= Source text =

• • • •

Don't build it, rent it. For the cluster size (number of cores) you are proposing, it will be much faster, easier, and cheaper to rent the resources you need from Amazon Web Services. Then use MIT StarCluster to build the software infrastructure, run your cluster jobs, and shut the whole thing down. If you want to learn about building small clusters, that's a fun academic exercise. If you want to get work done, rent a cluster by the hour.
Messing with old hardware to try and make it rack mountable? Pfft. Save the effort. Buy a few mid-range servers and you'll get similar compute performance compared to that energy hog of a cluster. If you really want to use that hardware, don't remount it. Just stack the servers in a corner, plug them in, and install ROCKS. It's still gonna be an energy hog and have crappy performance though.
A few people are saying don't bother. I'd like to extrapolate on that a little.
If your problem is embarrassingly parallel, you might get some good mileage out of your cluster. If not, don't bother.
it would be cheaper and faster to replace those 14 E8000 with 4 I7-3900 with DDR3 - old hardware should be retire, they are a pain to maintain, worse yet
no one carry those IDE PATA
Raspberry Pi.

• • • •

= Data extracts =

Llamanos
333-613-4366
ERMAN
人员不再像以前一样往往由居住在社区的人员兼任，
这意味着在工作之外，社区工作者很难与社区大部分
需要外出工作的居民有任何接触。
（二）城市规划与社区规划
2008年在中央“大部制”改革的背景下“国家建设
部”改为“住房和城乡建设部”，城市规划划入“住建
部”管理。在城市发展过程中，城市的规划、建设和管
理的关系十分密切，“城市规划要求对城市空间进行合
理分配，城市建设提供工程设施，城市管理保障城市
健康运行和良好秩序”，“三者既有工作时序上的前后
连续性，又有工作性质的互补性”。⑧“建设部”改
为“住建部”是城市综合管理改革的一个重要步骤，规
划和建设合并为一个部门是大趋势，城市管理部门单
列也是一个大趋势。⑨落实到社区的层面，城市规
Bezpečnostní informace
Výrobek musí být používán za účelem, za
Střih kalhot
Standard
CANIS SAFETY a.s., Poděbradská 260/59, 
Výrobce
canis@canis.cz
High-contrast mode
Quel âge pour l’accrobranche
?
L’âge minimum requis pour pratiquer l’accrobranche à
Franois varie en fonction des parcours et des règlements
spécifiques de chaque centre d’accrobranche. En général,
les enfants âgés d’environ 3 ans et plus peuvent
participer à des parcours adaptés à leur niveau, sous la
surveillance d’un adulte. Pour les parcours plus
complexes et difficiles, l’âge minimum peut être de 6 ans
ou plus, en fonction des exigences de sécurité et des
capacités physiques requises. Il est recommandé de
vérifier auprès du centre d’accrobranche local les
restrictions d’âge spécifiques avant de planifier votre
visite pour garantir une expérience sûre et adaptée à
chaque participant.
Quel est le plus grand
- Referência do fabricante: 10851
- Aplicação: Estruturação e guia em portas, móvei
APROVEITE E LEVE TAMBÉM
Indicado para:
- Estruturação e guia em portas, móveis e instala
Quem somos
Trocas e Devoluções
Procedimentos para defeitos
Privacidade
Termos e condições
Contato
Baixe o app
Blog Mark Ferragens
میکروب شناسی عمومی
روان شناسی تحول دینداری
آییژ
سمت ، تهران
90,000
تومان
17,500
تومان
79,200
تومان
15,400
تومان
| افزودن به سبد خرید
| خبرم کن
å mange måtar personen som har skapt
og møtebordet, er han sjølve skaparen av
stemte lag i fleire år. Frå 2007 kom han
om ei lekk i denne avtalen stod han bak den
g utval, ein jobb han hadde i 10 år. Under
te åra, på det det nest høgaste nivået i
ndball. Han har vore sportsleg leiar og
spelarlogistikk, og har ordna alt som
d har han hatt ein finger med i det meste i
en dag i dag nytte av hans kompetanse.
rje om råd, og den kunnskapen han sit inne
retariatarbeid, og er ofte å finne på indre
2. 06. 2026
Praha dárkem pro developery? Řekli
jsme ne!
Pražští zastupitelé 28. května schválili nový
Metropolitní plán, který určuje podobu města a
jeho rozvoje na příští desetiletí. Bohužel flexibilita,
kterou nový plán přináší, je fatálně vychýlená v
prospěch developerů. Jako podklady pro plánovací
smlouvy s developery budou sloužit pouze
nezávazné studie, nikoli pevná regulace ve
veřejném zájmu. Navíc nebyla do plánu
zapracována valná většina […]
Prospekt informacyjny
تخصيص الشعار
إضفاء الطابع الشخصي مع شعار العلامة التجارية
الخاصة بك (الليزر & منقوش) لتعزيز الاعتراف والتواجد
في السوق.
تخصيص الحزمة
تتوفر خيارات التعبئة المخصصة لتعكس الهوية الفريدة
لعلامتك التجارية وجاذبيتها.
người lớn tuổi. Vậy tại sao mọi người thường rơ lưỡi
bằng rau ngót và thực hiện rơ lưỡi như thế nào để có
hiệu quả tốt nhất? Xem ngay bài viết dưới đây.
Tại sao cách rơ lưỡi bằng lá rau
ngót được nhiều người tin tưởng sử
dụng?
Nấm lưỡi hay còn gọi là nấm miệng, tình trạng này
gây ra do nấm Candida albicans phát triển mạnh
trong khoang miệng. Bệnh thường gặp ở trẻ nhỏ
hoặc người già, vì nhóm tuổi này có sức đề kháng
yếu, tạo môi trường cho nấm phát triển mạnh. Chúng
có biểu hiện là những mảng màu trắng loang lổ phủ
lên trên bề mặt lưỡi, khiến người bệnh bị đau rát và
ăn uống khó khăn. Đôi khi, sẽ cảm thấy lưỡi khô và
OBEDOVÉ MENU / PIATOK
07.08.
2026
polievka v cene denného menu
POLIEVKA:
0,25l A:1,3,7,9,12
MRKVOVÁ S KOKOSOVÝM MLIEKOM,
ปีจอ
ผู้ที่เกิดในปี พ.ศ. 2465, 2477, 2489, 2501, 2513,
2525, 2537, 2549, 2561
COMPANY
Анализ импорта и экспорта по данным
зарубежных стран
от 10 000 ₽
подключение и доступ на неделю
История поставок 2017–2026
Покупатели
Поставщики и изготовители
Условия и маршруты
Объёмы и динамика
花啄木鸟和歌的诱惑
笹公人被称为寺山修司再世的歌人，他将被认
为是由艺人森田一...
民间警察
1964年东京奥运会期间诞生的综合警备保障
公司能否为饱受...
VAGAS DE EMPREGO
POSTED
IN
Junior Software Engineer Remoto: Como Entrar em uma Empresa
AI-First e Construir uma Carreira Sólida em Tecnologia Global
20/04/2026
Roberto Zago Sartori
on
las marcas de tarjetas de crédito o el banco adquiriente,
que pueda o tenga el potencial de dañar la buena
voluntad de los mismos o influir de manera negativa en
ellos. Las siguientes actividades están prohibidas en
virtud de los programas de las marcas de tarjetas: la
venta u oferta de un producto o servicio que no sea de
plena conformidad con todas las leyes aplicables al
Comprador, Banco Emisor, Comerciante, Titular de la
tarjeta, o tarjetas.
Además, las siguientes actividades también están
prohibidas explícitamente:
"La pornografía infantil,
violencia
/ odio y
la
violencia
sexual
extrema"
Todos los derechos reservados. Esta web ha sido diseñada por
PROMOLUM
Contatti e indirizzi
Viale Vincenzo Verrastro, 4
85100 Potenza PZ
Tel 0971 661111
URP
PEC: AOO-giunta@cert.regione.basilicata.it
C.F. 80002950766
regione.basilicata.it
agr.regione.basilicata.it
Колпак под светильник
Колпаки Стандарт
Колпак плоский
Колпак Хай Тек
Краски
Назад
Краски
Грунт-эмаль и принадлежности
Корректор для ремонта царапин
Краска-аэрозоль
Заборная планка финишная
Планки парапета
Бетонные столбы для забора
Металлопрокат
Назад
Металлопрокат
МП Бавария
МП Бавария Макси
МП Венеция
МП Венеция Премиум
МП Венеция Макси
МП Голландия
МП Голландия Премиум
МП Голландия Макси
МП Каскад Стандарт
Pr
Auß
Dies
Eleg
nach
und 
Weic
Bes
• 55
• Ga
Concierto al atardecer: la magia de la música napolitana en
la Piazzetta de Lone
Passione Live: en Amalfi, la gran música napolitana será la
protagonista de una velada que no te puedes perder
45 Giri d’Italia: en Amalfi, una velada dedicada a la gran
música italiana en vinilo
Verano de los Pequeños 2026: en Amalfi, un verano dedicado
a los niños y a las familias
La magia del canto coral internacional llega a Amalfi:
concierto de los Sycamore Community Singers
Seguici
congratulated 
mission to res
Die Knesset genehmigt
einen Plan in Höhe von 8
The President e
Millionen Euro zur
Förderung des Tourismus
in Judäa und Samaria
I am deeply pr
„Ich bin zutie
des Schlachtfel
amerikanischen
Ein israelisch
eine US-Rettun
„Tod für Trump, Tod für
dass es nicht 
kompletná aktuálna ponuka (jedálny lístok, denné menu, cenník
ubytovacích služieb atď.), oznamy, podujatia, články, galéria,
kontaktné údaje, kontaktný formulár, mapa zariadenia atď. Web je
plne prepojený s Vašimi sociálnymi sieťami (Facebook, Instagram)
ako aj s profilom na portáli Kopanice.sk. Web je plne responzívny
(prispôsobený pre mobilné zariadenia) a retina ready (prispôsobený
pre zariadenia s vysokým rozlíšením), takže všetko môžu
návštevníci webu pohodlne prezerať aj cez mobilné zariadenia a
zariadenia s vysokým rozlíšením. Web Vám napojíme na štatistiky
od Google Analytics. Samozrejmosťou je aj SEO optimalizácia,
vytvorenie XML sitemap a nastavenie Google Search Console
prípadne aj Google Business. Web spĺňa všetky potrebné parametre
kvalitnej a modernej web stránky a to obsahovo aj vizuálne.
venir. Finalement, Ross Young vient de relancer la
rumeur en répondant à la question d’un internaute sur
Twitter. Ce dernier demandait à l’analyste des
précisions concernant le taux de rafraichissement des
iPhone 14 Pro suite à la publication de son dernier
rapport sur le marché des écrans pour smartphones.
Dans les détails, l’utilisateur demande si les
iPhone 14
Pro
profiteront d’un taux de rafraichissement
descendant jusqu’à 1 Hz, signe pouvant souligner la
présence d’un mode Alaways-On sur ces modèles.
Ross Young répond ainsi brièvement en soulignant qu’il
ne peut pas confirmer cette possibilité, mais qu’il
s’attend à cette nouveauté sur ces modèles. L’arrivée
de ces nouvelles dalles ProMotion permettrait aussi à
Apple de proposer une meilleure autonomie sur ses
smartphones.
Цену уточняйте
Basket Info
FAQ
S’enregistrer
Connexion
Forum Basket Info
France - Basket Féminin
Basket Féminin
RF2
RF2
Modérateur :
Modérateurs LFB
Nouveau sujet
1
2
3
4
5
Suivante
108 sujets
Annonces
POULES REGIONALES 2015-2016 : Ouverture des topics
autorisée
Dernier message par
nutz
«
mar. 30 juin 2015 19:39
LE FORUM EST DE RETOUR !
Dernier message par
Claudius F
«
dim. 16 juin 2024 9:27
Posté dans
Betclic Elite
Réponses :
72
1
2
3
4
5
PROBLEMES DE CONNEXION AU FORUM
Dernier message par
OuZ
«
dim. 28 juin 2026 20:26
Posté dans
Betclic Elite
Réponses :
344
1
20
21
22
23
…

• • • •

= Job =
Set down, word for word, the part of the forum thread on building a cluster from "If your problem" up to and including "Raspberry Pi.".

= Your solution =
If your problem is embarrassingly parallel, you might get some good mileage out of your cluster. If not, don't bother.
it would be cheaper and faster to replace those 14 E8000 with 4 I7-3900 with DDR3 - old hardware should be retire, they are a pain to maintain, worse yet
no one carry those IDE PATA
Raspberry Pi.